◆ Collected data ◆

══════════

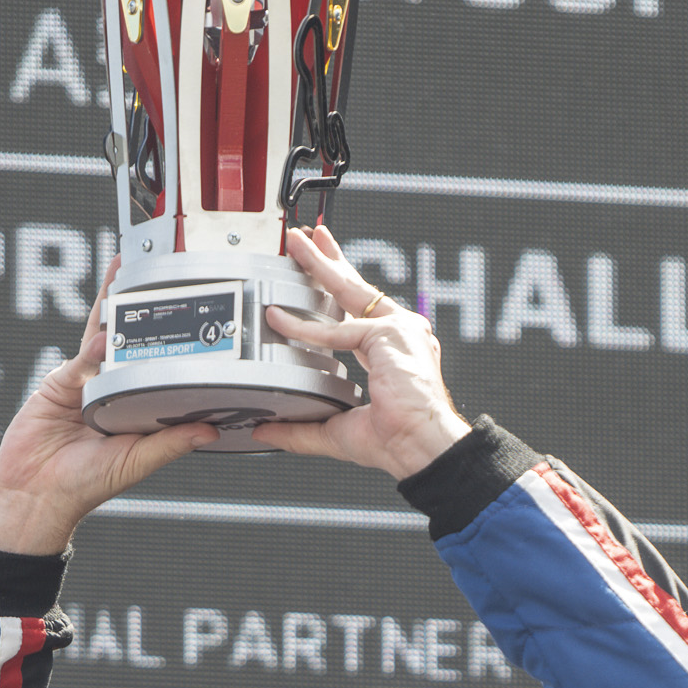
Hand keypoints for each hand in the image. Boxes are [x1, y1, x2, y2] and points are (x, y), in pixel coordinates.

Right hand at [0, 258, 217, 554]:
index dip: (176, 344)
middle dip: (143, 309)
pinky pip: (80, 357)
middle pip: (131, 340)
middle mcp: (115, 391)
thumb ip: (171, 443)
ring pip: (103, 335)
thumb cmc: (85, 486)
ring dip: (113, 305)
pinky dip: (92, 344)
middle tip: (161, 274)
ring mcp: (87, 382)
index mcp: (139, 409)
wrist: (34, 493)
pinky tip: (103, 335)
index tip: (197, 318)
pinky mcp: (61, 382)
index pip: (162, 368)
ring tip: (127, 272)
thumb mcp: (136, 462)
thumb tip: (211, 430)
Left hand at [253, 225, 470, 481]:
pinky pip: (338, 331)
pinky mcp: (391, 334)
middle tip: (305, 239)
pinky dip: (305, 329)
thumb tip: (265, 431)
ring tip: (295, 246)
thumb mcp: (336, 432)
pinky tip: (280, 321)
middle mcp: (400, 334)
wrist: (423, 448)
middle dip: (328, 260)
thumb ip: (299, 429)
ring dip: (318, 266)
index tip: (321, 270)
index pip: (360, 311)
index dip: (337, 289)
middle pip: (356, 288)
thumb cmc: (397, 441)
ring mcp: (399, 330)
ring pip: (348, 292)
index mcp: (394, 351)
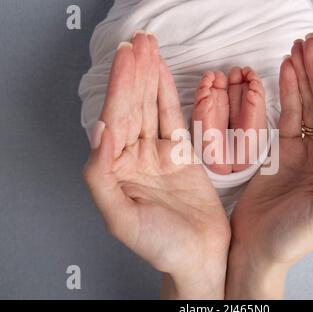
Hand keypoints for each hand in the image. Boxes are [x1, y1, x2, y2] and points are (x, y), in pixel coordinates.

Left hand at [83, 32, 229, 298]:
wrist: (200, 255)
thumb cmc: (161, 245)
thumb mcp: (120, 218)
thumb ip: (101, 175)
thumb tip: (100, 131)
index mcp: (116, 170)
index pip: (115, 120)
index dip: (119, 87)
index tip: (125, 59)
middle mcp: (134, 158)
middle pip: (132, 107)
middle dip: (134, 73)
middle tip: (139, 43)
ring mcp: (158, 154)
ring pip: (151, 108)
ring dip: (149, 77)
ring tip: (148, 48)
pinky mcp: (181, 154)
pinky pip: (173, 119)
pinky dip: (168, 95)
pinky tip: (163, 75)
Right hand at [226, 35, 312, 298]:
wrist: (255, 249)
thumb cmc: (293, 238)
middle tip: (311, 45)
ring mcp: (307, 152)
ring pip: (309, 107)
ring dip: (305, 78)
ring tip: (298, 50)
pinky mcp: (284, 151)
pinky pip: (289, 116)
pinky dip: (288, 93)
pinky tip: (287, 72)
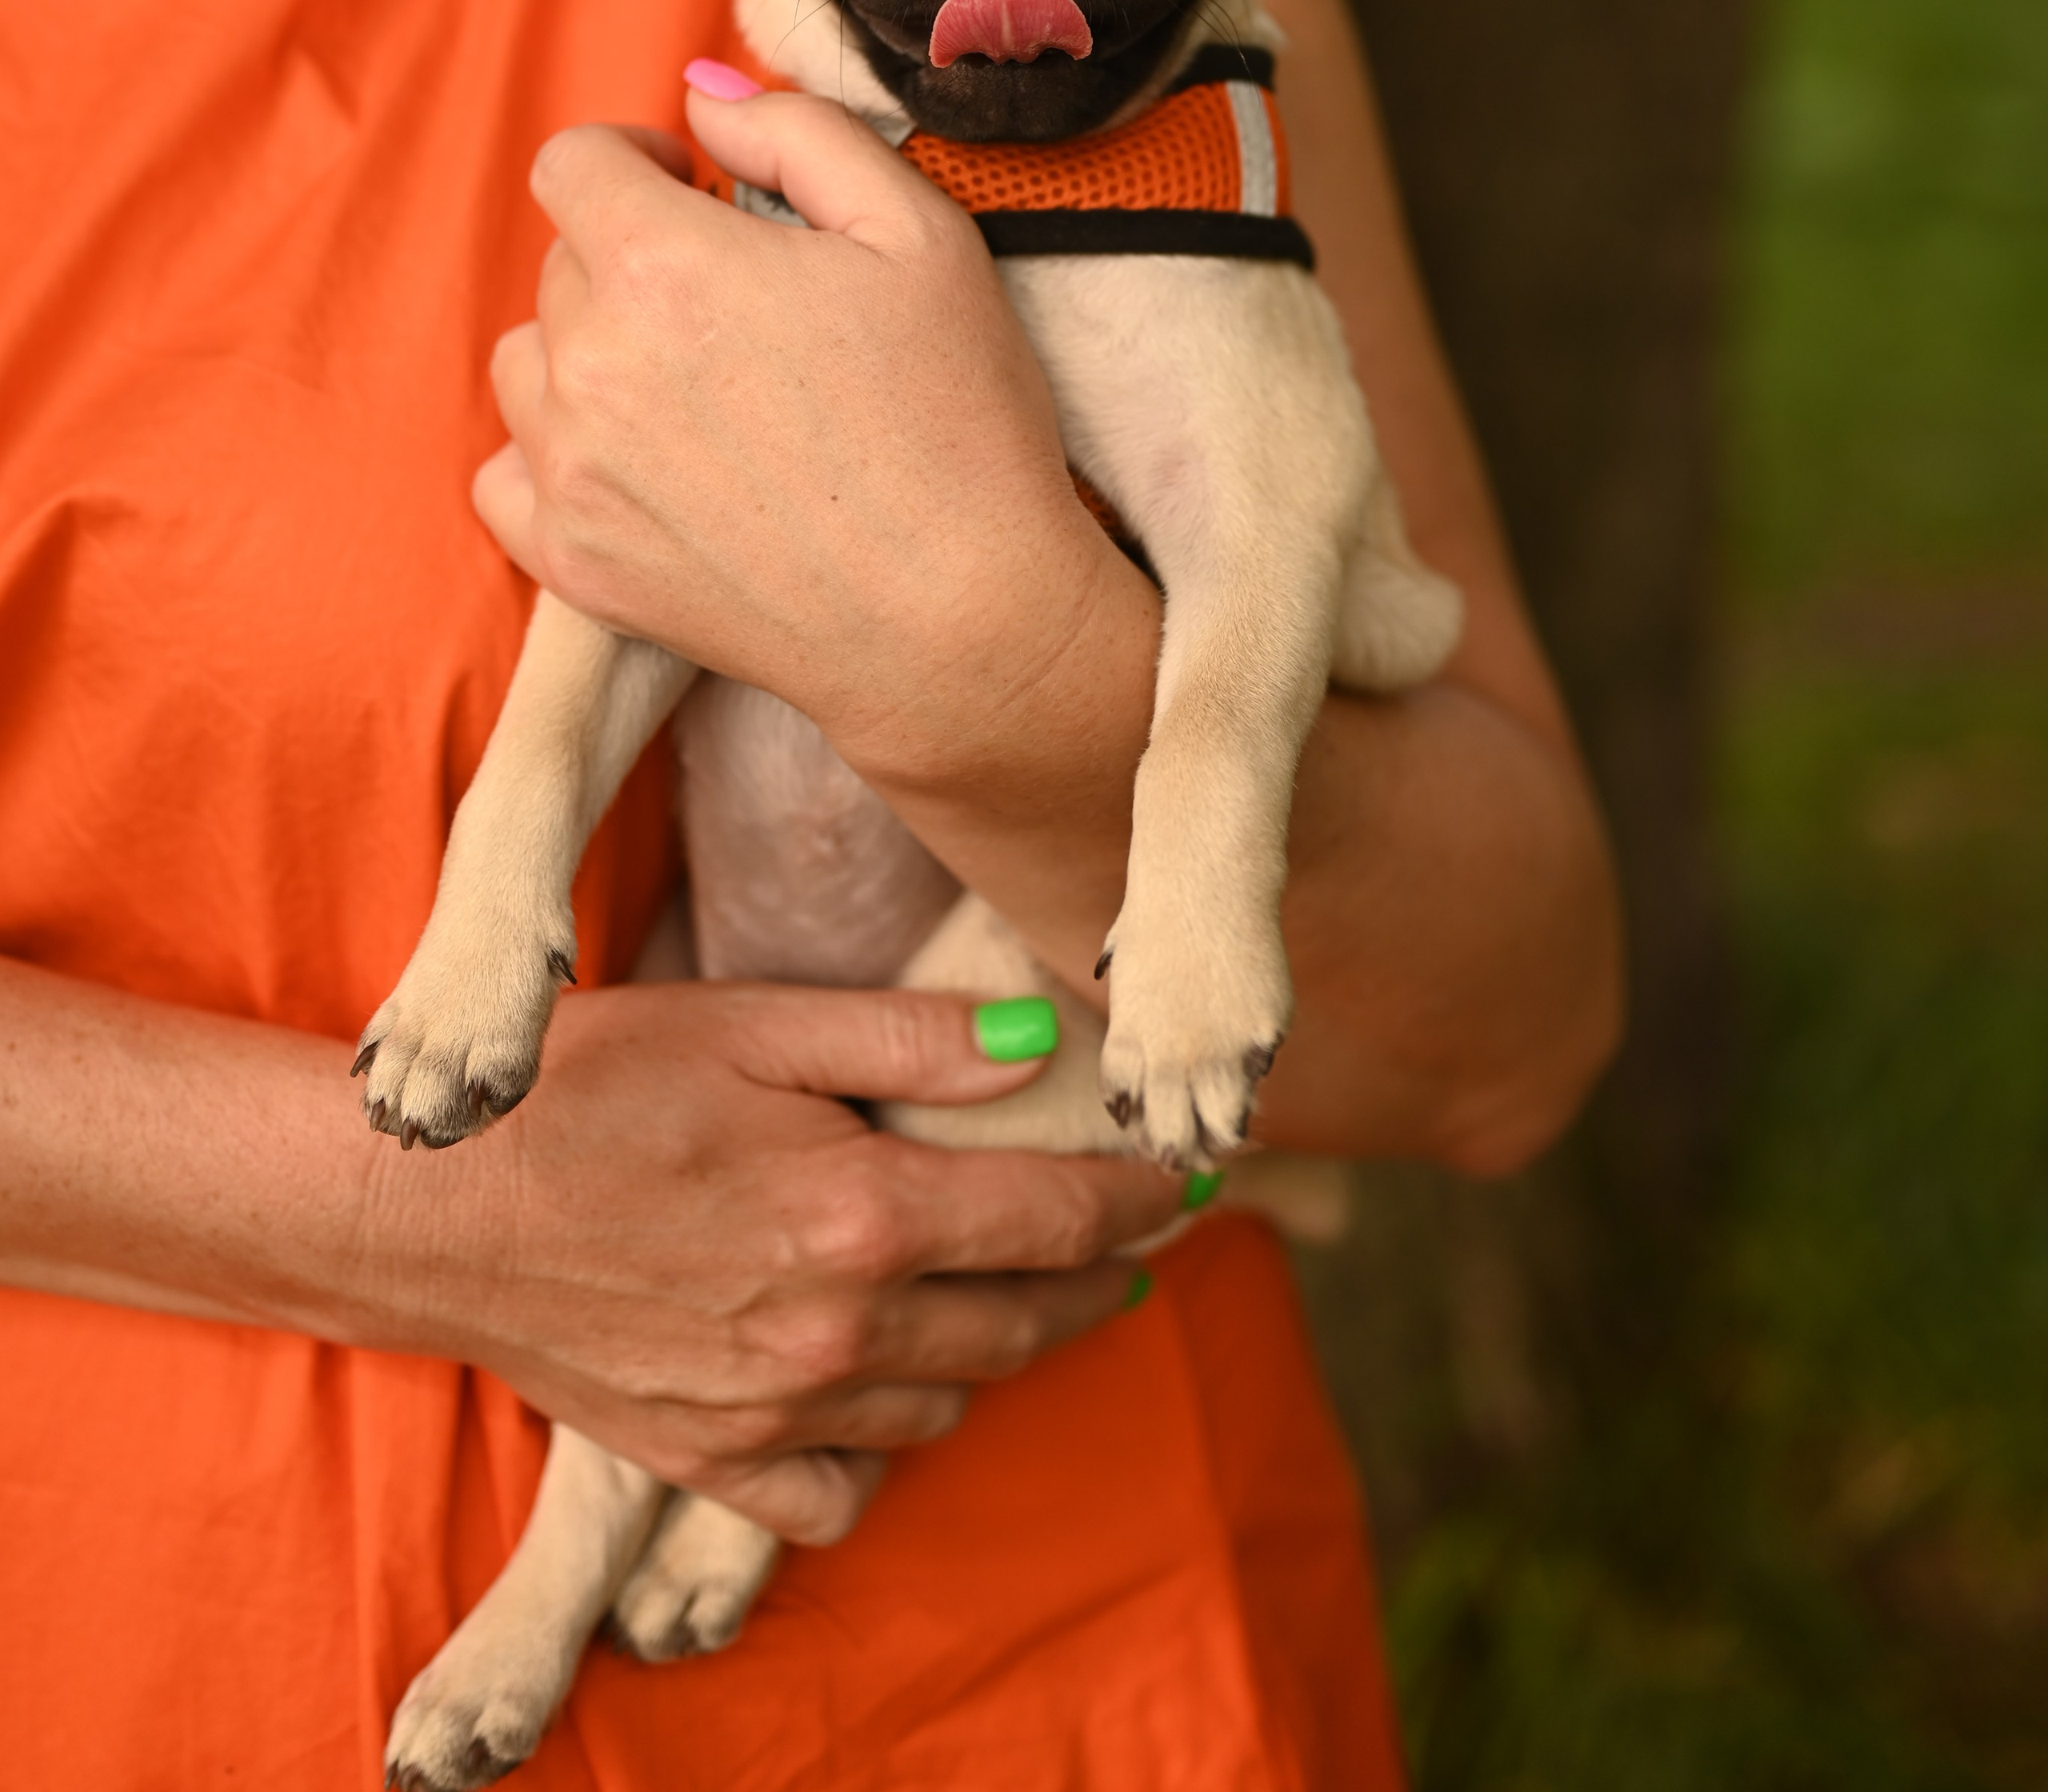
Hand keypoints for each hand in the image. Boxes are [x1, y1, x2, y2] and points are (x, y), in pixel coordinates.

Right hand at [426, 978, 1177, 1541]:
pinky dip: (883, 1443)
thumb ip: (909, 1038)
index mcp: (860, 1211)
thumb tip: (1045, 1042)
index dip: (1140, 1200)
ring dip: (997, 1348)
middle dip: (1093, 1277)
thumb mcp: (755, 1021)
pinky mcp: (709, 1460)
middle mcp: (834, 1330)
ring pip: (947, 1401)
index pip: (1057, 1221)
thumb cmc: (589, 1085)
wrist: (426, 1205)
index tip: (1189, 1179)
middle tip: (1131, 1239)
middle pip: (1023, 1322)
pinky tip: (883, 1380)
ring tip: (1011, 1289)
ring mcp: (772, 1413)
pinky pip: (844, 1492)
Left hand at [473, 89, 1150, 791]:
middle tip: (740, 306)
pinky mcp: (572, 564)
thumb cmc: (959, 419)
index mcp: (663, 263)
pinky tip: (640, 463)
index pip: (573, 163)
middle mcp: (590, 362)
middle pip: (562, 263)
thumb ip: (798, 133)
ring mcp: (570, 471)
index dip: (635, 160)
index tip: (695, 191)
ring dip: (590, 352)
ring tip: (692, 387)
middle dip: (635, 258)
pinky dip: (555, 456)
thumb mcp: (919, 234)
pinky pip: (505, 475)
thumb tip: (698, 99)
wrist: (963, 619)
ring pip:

══════════

◆ What you need to do ◆
Starting at the line that has "middle pip: (131, 340)" and ending at the line that has "thumb tip: (211, 430)", please write out the lines above exactly, leaving out all others.

◆ Your response ◆
middle pip: (131, 340)
middle mcp: (115, 391)
thumb ip: (171, 443)
ring pip: (103, 335)
thumb cmc: (85, 486)
ring dip: (113, 305)
pinky dip: (92, 344)
middle tip: (161, 274)
ring mcp: (87, 382)
index mcp: (139, 409)
wrist: (34, 493)
pinky tip: (103, 335)
index tip: (197, 318)
pinky mcp: (61, 382)
index pip: (162, 368)
ring tip: (127, 272)
thumb mcp: (136, 462)
thumb tip: (211, 430)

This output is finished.